DATA LISTING

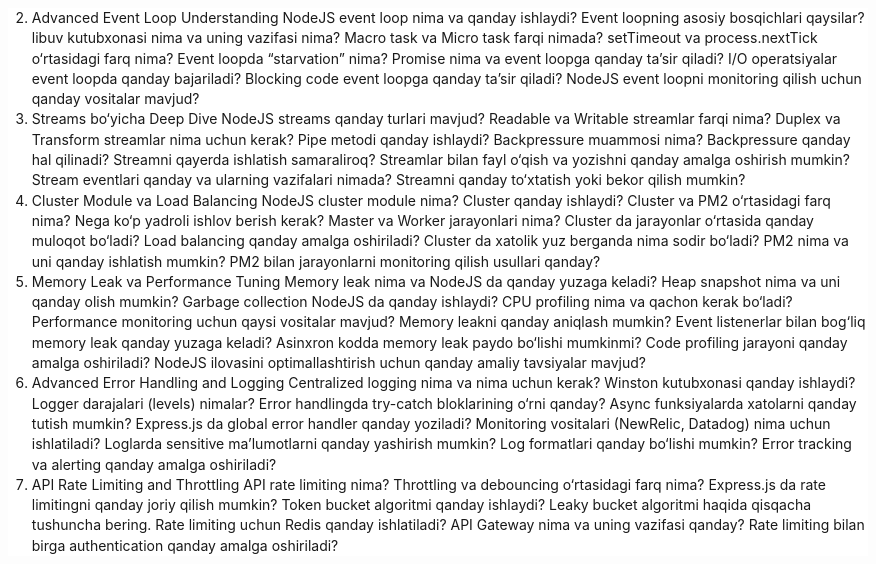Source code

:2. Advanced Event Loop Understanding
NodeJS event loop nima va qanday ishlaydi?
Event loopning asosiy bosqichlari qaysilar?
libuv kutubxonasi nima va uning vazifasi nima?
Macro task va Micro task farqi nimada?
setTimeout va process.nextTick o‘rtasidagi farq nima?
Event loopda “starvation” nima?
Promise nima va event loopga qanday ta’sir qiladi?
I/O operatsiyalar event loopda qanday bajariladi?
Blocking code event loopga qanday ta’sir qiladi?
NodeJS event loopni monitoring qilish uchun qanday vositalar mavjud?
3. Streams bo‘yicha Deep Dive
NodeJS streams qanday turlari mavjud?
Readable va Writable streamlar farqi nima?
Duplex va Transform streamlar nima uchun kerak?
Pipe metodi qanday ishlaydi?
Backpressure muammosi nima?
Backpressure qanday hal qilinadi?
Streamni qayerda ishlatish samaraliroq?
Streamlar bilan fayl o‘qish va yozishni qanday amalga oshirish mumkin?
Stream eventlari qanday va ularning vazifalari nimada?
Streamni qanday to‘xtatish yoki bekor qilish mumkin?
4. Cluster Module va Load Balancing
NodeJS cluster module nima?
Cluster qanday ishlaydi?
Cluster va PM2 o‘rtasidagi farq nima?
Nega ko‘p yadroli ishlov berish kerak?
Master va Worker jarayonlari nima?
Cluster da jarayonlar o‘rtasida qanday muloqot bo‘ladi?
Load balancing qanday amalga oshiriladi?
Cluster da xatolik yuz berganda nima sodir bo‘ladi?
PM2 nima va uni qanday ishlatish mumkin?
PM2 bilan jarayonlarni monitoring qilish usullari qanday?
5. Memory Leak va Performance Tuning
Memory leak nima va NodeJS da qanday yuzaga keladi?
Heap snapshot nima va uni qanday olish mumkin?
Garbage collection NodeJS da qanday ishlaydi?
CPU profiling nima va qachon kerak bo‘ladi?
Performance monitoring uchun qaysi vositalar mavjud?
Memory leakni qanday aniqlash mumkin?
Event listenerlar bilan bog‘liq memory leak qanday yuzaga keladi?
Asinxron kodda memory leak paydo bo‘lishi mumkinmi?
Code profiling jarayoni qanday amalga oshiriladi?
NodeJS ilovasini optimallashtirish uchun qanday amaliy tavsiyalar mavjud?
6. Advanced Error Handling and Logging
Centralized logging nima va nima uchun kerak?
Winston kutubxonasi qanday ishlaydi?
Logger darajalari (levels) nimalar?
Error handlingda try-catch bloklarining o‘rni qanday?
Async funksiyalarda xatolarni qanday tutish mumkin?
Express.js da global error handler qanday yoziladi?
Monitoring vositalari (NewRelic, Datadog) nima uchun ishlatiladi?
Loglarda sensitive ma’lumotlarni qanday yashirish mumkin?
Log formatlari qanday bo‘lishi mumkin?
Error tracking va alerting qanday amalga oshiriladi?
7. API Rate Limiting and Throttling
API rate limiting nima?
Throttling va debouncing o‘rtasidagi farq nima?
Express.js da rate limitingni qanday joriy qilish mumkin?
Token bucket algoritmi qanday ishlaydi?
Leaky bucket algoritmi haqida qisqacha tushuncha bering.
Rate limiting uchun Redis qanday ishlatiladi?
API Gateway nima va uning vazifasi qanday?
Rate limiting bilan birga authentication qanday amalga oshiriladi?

--

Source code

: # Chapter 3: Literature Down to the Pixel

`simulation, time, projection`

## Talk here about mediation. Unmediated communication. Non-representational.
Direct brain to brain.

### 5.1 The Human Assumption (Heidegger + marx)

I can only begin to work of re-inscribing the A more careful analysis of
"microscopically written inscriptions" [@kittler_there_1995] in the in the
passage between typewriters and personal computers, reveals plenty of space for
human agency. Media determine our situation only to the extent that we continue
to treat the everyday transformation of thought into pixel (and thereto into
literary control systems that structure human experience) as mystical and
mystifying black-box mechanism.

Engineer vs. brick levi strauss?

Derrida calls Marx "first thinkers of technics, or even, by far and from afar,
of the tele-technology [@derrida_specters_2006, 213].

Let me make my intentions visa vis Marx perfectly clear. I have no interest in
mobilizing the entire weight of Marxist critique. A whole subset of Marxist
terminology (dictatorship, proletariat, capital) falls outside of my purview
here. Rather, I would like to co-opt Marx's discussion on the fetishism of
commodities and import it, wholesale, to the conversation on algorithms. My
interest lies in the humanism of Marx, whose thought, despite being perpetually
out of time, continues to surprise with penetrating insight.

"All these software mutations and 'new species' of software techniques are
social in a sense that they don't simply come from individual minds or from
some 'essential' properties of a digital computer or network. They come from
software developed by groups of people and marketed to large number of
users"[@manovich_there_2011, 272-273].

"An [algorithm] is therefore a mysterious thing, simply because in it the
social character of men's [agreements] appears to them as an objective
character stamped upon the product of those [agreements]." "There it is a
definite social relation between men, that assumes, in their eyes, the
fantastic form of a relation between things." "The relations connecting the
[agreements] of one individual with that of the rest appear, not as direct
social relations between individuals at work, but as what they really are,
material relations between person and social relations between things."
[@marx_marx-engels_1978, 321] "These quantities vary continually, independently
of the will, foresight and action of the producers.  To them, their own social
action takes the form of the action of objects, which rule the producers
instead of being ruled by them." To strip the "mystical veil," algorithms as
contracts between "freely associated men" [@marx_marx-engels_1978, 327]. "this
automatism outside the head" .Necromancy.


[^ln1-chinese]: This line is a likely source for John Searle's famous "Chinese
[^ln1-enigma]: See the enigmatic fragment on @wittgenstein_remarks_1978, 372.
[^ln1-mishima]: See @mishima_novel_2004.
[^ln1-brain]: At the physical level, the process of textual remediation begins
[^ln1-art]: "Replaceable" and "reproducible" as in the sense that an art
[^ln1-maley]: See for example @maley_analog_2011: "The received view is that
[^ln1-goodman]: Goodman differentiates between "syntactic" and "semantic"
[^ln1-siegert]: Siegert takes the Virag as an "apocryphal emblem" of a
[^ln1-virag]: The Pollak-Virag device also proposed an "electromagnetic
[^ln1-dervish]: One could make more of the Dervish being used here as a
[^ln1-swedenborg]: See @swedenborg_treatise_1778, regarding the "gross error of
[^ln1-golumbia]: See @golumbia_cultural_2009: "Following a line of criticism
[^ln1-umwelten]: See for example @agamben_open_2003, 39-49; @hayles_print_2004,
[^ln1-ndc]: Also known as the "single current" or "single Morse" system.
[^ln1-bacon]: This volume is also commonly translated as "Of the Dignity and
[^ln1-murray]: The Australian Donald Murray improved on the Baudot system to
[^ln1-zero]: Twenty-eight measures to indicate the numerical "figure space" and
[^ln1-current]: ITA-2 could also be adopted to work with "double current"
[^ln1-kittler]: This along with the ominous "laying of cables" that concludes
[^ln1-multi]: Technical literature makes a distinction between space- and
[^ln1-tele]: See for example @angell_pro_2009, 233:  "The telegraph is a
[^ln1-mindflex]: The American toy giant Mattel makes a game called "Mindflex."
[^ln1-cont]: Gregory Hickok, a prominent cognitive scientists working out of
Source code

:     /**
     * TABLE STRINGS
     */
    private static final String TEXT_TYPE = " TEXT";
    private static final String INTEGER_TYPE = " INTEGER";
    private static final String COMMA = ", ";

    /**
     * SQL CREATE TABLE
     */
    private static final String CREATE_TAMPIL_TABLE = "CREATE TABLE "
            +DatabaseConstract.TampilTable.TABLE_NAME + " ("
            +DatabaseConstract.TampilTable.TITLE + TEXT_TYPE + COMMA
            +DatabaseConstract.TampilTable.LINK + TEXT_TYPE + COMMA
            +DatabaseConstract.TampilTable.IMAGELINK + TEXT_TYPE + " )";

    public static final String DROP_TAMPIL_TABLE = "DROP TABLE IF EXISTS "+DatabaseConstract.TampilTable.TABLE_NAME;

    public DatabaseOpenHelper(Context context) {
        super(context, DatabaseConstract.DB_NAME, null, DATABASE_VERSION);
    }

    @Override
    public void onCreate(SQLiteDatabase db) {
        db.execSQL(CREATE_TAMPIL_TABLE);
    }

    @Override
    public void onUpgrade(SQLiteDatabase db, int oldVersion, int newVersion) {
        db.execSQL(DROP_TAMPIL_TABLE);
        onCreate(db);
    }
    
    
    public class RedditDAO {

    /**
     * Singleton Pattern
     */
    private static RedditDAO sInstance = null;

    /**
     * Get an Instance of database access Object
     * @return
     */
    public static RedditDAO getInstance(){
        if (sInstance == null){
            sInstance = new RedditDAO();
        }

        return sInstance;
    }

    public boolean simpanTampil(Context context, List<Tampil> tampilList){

* * *

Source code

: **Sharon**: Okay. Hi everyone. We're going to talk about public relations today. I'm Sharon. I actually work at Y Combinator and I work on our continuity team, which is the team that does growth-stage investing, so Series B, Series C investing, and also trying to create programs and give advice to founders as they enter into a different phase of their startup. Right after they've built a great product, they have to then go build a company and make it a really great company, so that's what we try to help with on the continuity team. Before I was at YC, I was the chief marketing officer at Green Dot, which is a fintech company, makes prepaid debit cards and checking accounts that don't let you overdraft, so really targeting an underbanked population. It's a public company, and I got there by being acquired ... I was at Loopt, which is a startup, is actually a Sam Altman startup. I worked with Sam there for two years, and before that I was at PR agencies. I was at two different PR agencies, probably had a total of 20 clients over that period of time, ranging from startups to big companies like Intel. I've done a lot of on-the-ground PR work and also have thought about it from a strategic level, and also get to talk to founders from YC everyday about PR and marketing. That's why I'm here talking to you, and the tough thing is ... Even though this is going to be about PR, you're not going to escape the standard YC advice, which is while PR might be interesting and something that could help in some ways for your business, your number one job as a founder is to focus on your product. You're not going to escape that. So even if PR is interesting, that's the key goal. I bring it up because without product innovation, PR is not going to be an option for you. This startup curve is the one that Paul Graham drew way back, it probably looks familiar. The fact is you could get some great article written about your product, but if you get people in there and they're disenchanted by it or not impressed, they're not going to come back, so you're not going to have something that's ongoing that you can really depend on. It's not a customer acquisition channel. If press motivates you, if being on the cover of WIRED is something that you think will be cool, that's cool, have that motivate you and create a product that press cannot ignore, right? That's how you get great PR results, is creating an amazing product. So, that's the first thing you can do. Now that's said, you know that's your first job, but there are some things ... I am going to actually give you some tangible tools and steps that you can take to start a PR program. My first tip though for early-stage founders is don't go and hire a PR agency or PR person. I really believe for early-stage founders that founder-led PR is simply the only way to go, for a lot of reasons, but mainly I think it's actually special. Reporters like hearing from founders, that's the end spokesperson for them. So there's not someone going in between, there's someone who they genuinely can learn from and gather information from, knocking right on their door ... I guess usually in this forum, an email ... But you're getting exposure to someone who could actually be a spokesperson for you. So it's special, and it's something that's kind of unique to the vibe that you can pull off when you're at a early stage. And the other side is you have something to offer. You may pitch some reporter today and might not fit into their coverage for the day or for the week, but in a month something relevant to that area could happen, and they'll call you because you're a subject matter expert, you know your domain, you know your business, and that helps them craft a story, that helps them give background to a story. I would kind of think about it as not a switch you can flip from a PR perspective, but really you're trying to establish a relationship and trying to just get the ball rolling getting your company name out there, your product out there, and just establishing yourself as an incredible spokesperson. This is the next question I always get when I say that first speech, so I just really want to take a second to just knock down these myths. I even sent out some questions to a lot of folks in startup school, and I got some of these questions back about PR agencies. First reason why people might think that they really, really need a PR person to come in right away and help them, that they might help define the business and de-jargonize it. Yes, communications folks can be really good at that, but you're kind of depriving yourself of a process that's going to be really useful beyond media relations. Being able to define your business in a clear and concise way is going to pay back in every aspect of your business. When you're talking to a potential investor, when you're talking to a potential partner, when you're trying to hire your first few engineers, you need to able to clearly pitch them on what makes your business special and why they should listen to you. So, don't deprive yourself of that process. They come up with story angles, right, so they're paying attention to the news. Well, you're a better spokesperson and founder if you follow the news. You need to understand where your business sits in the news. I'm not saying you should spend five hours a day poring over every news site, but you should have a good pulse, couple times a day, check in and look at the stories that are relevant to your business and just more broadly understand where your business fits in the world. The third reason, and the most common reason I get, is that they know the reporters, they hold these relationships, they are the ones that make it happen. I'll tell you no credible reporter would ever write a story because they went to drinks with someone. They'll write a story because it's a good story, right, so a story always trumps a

YOUR OBJECTIVE
Taking the entries above, restate exactly those lines that fall between the line with "Load balancing qanday amalga oshiriladi?" and the line with "CPU profiling nima va qachon kerak bo‘ladi?", keeping both of those lines too.

OUTPUT
Load balancing qanday amalga oshiriladi?
Cluster da xatolik yuz berganda nima sodir bo‘ladi?
PM2 nima va uni qanday ishlatish mumkin?
PM2 bilan jarayonlarni monitoring qilish usullari qanday?
5. Memory Leak va Performance Tuning
Memory leak nima va NodeJS da qanday yuzaga keladi?
Heap snapshot nima va uni qanday olish mumkin?
Garbage collection NodeJS da qanday ishlaydi?
CPU profiling nima va qachon kerak bo‘ladi?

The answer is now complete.